Dataset entries:
___

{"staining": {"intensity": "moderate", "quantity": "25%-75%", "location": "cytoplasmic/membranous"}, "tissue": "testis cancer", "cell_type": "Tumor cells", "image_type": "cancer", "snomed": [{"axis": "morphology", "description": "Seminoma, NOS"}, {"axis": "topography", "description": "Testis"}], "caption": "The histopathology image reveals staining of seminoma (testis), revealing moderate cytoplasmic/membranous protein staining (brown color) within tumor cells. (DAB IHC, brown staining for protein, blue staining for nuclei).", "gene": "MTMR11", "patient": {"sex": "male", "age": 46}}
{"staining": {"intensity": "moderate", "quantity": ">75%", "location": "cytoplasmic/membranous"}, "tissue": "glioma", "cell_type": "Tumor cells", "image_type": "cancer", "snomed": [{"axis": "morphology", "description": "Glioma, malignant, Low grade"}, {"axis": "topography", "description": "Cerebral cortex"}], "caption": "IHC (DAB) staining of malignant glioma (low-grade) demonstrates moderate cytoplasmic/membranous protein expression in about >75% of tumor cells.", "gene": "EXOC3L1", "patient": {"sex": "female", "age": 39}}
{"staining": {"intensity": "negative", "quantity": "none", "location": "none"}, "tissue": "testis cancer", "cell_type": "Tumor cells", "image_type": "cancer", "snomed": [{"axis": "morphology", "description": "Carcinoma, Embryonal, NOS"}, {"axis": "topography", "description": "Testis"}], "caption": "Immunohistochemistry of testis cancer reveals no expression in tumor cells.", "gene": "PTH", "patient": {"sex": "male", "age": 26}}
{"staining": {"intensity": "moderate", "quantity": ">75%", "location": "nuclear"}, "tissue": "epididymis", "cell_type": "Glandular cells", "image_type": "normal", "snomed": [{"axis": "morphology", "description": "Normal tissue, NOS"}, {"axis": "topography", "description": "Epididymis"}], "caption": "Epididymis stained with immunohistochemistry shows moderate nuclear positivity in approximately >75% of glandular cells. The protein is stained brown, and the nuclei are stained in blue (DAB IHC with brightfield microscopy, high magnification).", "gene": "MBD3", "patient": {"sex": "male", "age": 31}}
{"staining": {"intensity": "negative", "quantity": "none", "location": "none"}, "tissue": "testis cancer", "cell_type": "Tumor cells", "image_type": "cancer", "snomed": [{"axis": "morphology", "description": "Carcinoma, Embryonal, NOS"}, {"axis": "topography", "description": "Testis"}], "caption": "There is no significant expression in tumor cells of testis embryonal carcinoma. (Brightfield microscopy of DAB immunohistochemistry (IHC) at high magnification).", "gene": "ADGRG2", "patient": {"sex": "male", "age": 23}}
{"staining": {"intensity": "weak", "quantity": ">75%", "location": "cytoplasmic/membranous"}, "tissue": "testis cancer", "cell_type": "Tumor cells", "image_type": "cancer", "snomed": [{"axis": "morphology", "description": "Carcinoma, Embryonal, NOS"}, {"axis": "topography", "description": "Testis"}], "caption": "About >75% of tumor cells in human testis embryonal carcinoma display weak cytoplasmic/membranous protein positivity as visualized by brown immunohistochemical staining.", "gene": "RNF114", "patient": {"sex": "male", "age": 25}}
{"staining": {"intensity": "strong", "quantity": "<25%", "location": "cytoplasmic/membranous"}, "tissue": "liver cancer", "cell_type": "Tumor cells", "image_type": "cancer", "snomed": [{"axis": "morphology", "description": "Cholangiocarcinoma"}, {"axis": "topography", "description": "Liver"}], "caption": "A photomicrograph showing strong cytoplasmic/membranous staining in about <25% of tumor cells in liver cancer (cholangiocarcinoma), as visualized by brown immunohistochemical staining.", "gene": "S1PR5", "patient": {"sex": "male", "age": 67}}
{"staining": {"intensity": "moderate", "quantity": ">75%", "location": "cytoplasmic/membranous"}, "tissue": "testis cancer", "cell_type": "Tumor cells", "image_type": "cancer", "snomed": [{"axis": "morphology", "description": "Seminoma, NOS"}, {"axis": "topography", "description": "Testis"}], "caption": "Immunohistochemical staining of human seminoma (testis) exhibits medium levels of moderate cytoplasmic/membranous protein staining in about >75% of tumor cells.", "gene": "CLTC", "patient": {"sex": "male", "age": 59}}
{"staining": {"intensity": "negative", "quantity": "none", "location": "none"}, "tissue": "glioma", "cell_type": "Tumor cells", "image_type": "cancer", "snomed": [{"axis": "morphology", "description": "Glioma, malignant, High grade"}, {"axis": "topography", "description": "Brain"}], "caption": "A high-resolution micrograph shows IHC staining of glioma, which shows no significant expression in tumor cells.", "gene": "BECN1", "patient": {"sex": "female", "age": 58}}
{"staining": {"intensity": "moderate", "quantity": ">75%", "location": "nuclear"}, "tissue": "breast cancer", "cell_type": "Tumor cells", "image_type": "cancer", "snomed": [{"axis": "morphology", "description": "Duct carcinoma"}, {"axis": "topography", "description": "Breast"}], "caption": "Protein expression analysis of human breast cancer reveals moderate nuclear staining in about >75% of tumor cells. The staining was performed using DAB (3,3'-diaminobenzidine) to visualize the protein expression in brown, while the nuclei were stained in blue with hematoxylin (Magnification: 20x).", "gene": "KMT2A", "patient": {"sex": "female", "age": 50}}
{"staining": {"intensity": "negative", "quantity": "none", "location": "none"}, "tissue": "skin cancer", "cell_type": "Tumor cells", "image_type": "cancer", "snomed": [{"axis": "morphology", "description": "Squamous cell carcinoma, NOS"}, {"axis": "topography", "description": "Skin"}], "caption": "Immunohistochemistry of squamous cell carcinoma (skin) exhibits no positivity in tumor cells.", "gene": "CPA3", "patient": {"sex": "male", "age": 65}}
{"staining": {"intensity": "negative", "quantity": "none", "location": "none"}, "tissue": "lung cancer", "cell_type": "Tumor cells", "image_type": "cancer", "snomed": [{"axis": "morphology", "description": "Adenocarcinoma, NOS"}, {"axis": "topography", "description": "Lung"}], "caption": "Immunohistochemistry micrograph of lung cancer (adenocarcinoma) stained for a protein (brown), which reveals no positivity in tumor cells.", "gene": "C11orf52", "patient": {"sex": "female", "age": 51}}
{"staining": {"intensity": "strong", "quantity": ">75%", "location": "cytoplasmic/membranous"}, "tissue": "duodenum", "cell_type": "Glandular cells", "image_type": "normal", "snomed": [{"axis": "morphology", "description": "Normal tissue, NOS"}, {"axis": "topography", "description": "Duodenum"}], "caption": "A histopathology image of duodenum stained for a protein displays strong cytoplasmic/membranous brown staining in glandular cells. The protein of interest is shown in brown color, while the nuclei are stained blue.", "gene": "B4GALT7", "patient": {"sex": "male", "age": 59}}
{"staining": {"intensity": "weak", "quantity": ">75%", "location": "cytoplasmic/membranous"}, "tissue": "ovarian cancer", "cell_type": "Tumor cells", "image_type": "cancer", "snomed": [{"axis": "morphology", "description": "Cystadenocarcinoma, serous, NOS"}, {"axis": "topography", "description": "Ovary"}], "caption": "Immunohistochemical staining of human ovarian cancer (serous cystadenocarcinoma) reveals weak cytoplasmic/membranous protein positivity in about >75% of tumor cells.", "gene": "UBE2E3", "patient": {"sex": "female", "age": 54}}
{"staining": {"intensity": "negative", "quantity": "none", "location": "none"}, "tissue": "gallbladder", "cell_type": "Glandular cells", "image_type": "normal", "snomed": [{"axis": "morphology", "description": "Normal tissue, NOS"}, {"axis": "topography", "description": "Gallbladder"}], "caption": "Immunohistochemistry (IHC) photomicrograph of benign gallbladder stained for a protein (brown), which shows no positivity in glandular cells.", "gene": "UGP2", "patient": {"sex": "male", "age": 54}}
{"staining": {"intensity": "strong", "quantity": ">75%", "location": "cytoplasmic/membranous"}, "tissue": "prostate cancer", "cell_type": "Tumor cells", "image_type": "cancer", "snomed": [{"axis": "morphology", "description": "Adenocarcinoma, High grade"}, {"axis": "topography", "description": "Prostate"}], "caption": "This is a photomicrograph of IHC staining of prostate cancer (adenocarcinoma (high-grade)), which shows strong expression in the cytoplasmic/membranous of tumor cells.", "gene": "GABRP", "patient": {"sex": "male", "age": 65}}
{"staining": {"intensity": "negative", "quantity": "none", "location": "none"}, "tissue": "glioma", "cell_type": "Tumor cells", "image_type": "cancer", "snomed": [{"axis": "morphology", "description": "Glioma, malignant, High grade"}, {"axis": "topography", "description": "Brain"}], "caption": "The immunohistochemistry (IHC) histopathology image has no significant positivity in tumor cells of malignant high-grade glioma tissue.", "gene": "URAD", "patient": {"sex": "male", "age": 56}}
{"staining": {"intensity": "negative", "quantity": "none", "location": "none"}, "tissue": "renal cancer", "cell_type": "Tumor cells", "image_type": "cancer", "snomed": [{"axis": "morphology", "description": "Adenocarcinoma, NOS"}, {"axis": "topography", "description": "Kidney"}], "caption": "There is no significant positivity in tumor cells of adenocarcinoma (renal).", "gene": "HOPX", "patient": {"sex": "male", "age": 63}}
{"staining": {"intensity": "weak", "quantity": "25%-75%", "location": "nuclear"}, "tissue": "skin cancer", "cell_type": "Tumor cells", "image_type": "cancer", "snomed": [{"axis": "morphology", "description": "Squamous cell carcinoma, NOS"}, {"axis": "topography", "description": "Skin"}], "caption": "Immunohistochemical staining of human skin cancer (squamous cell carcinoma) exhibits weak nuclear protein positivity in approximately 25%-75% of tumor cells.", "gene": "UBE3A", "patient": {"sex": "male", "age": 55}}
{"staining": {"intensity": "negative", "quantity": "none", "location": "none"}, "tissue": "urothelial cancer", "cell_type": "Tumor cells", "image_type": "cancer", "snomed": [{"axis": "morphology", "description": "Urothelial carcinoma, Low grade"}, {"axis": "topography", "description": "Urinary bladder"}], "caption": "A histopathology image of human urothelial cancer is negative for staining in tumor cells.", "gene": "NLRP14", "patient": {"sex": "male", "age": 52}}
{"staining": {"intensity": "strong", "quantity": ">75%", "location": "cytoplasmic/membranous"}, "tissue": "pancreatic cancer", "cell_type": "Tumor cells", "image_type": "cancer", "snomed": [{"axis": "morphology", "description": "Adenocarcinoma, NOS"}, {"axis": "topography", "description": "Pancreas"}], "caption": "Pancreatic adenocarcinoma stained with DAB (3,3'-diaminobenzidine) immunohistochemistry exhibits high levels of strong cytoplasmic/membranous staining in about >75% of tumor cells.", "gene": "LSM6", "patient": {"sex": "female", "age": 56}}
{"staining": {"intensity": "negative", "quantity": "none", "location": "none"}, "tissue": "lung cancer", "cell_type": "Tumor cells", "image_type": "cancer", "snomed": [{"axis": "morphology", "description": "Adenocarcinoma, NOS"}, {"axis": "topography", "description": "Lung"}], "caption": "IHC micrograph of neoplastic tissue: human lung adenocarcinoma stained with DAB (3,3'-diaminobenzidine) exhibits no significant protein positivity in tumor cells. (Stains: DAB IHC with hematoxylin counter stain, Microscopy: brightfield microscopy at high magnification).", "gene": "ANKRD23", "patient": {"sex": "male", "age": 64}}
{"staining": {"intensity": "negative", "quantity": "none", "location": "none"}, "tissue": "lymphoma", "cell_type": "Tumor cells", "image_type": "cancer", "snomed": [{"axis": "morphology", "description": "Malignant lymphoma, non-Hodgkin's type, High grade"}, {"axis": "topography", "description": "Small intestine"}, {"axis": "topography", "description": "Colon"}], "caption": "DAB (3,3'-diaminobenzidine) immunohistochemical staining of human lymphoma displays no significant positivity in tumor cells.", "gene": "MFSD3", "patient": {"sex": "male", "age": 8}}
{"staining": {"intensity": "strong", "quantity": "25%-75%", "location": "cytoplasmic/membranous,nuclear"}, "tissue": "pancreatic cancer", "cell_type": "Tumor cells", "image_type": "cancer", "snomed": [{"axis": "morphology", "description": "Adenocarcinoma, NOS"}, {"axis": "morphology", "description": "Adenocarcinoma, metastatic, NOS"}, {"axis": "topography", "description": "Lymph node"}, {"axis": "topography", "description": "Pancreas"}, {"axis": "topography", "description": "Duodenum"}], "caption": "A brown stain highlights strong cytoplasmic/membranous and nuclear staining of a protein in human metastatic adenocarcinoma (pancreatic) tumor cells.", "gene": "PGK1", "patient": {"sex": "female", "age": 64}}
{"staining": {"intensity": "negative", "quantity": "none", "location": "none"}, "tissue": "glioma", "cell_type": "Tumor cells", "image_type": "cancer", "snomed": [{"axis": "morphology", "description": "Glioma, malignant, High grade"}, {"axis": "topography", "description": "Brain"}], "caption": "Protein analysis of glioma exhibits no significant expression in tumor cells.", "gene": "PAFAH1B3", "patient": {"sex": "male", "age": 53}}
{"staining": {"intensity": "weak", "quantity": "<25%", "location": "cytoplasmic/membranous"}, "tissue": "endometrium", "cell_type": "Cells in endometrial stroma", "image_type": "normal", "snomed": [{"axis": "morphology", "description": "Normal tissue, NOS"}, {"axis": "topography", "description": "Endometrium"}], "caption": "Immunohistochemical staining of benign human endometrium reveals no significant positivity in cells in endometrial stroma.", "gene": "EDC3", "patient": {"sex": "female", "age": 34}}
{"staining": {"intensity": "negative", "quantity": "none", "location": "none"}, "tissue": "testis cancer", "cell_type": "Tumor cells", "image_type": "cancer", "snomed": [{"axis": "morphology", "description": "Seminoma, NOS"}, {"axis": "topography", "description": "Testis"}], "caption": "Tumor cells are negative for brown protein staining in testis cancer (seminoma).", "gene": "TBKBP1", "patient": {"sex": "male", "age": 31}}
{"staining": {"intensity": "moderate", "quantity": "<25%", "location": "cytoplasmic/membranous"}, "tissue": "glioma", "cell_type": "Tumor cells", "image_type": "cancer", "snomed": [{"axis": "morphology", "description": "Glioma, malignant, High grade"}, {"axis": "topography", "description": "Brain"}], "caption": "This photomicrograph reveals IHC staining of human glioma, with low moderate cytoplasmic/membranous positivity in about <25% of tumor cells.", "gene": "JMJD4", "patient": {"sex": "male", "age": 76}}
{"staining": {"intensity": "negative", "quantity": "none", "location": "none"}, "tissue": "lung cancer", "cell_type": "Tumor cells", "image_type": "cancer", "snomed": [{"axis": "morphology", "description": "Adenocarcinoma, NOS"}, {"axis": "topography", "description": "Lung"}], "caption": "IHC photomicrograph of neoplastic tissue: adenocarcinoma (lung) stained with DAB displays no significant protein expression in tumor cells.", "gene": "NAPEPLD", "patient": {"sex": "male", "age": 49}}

___

## Your goal
Among the records above, extract exactly the lines from the line with "of human seminoma" to the line with "high-resolution micrograph shows", both lines included, and leave out the rest.

## Task solution
{"staining": {"intensity": "moderate", "quantity": ">75%", "location": "cytoplasmic/membranous"}, "tissue": "testis cancer", "cell_type": "Tumor cells", "image_type": "cancer", "snomed": [{"axis": "morphology", "description": "Seminoma, NOS"}, {"axis": "topography", "description": "Testis"}], "caption": "Immunohistochemical staining of human seminoma (testis) exhibits medium levels of moderate cytoplasmic/membranous protein staining in about >75% of tumor cells.", "gene": "CLTC", "patient": {"sex": "male", "age": 59}}
{"staining": {"intensity": "negative", "quantity": "none", "location": "none"}, "tissue": "glioma", "cell_type": "Tumor cells", "image_type": "cancer", "snomed": [{"axis": "morphology", "description": "Glioma, malignant, High grade"}, {"axis": "topography", "description": "Brain"}], "caption": "A high-resolution micrograph shows IHC staining of glioma, which shows no significant expression in tumor cells.", "gene": "BECN1", "patient": {"sex": "female", "age": 58}}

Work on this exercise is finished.